Nervous Energy

I’m nervous.  In less than an hour, I’ll have a new little object in my body.  Ok, that could be totally taken the wrong way… but it’s a good thing, I swear!

The reason I’m nervous is because of the pain I could be in during the insertion and after.  I’ve read absolutely horrifying stories about the pain during and the cramping that could go on for days after. Not every story was like that.  But a majority of them that matched my situation said they were in agonizing pain.  Not very encouraging.  So I just ate string cheese and strawberries so I could take some ibuprofen to help.

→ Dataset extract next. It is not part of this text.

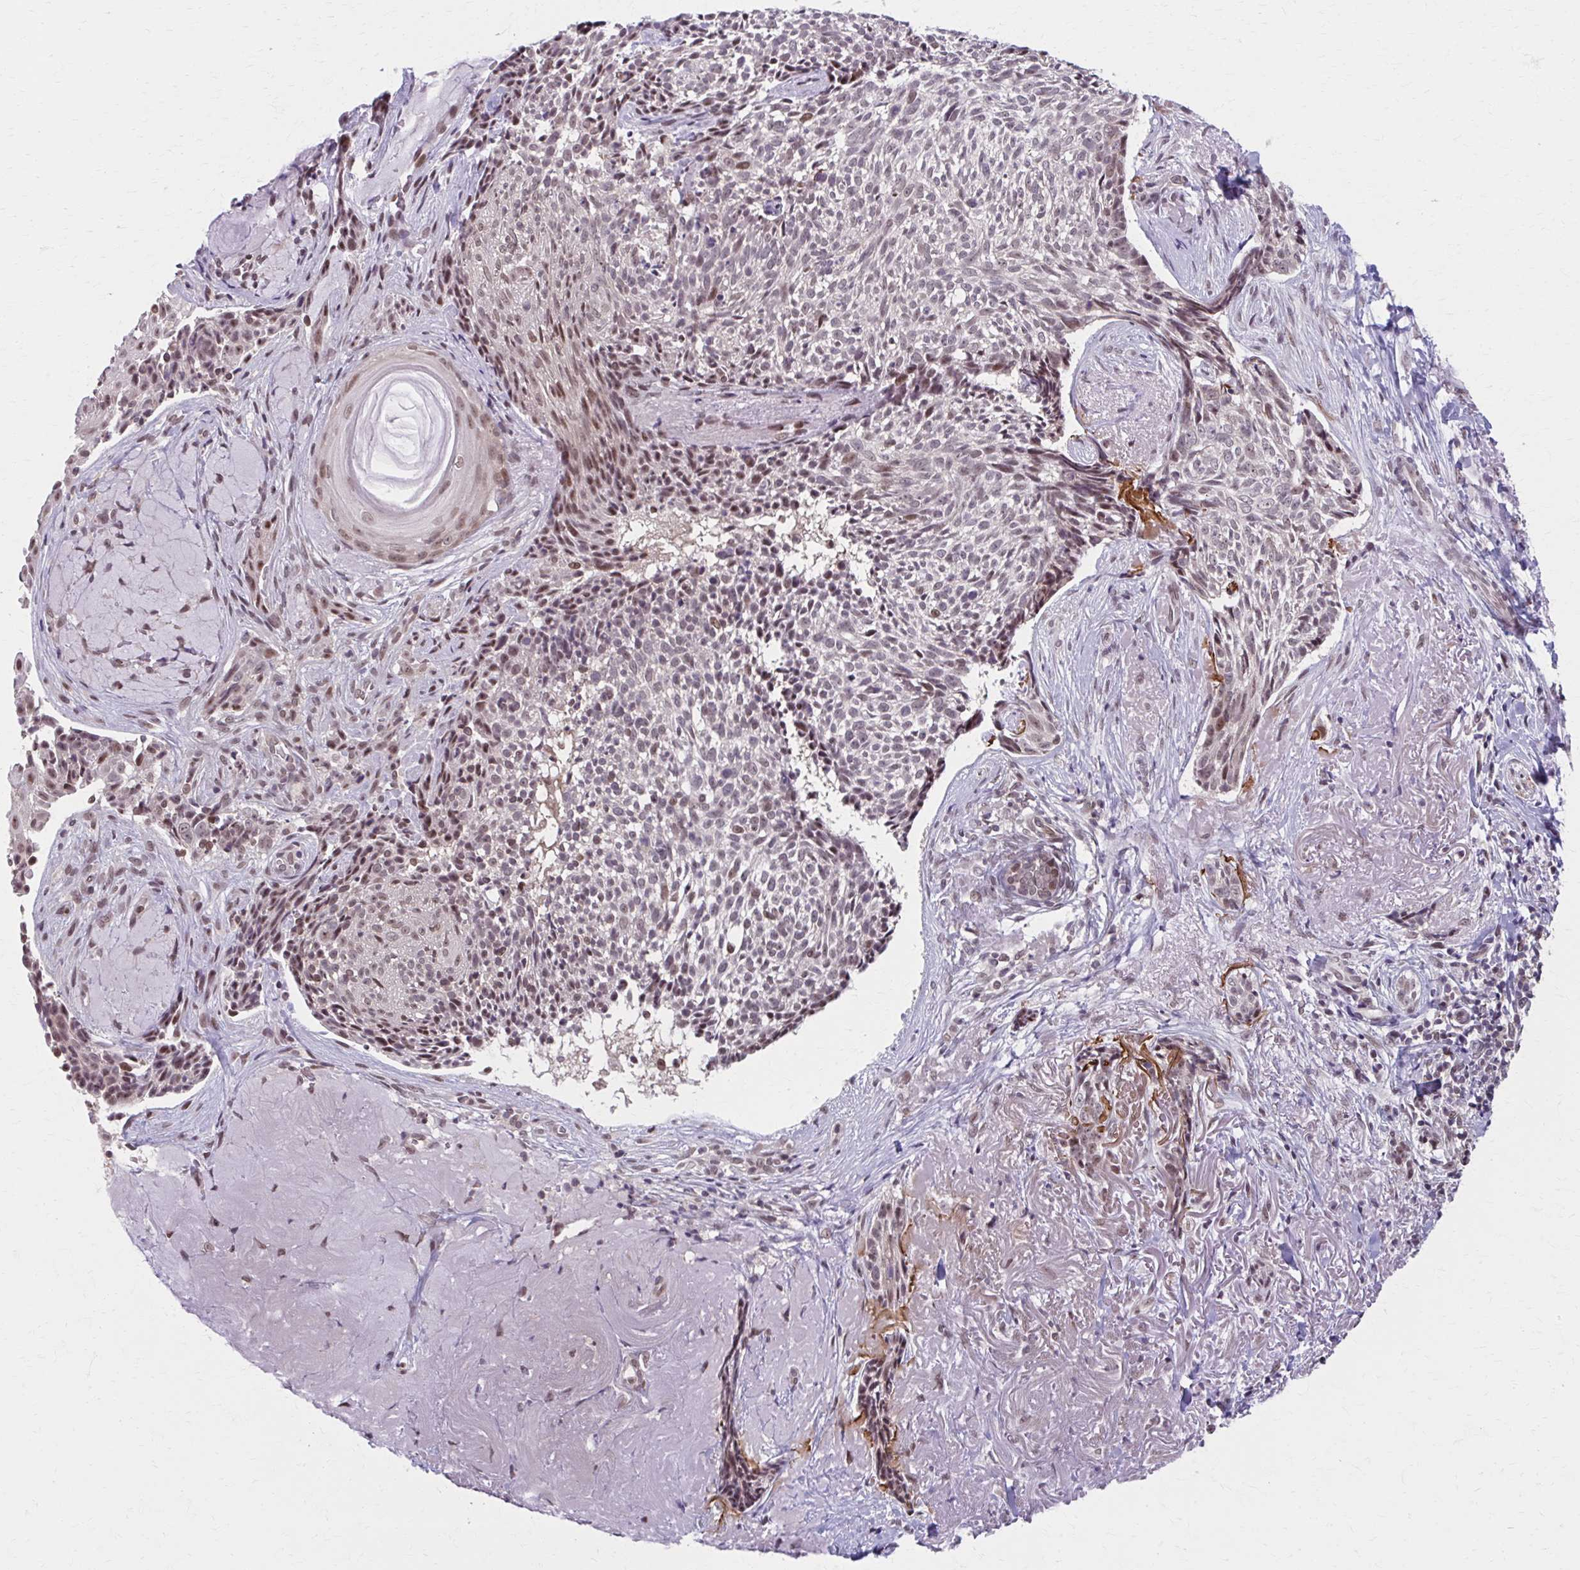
{"staining": {"intensity": "moderate", "quantity": "25%-75%", "location": "nuclear"}, "tissue": "skin cancer", "cell_type": "Tumor cells", "image_type": "cancer", "snomed": [{"axis": "morphology", "description": "Basal cell carcinoma"}, {"axis": "topography", "description": "Skin"}, {"axis": "topography", "description": "Skin of face"}], "caption": "Skin cancer (basal cell carcinoma) stained with a brown dye shows moderate nuclear positive positivity in approximately 25%-75% of tumor cells.", "gene": "SETBP1", "patient": {"sex": "female", "age": 95}}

As far as the potential cramping goes… Zumba is tonight! I never miss it and I’m afraid that I’ll be in so much pain that I won’t be able too. Stupid experience stories. I just didn’t want to go in unprepared so I read them and now I’m kicking myself. Zumba is my life on Wednesdays…

OH SCHNIPE! I just remembered I’m getting fitted for a bridesmaid dress tonight too!  My BFF is engaged and is having a dinner and fitting tonight at her house…. great. I was going to head over right after Zumba, but who knows if that will happen. As if I needed anything else to worry about. I’m already bloated. Luckily the wedding isn’t for another 10 months and this is just the initial fitting. But still what if the pain is so bad I can’t get out of bed to go to even that?  She’d probably bury me alive.

A lot more on my plate to be nervous about then I thought. I need to drive to the doctor’s office now… *gulp* Wish me luck!